In the days of RDF and towed logs, I used to enjoy putting my head through the companion hatch after a long battle with the Seafix and looking slowly and methodically round the horizon, smiling my best Mona Lisa smile, then quoting from ‘The Pirates of Penzance’ - ‘What a lovely spot! I wonder where we are?’

It doesn’t work when the helmsperson is looking at a chart plotter.

I don't remember that. In my case it was more a matter of failing to get even a bearing and popping my head up and saying 'I wonder where we are?'.
 
In the days of RDF and towed logs, I used to enjoy putting my head through the companion hatch after a long battle with the Seafix and looking slowly and methodically round the horizon, smiling my best Mona Lisa smile, then quoting from ‘The Pirates of Penzance’ - ‘What a lovely spot!

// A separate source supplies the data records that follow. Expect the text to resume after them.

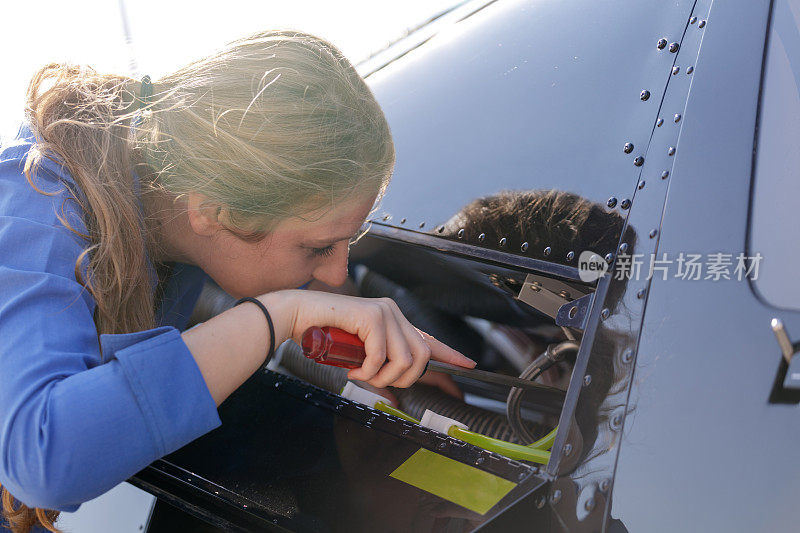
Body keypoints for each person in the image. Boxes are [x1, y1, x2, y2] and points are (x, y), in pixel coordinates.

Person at [0, 30, 475, 533]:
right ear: (213, 212)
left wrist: (366, 335)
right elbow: (41, 460)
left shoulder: (165, 191)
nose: (338, 272)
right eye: (318, 249)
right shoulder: (33, 215)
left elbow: (304, 265)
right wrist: (278, 317)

I wonder where we are?’

It doesn’t work when the helmsperson is looking at a chart plotter.

They really were better days as I remember them... Felt proud of my pilotage and navigation skills.. Now I just switch on the chart plotter and the only thing I keep up in the old way is the log book just in case I get hit by lightning again ... although it never strikes twice I´m told
 
I'm reading Hiscock's Wandering Under Sail and am in awe of his very cool yet entirely credible accounts of UK coastal and cross-Channel passages. It's not easy to imagine today's yachtsman striking out for distant unfamiliar places with only Hiscock's drawer of charts, tables and compass.

I'm strongly persuaded to learn (and use every time out) the old-fashioned ways of navigating, while maintaining the modern kit on board for those hairy moments when charted info on paper, plus compass, mind and eyeball, don't resolve the question of location satisfactorily.

Equipping myself with the knowhow to calculate approximately where I must be, rather than merely consulting electronics to find out, is appealing for the same reason I want to sail rather than buy a ticket to my destination.

I only wonder whether, when the accuracy and immediacy of high-tech navigation is constantly available to every yachtsman, the practice of mentally calculating location for the satisfaction of doing so, may be considered a liability - like a driver judging his road speed by counting seconds between telegraph posts a known distance apart (not that I do that).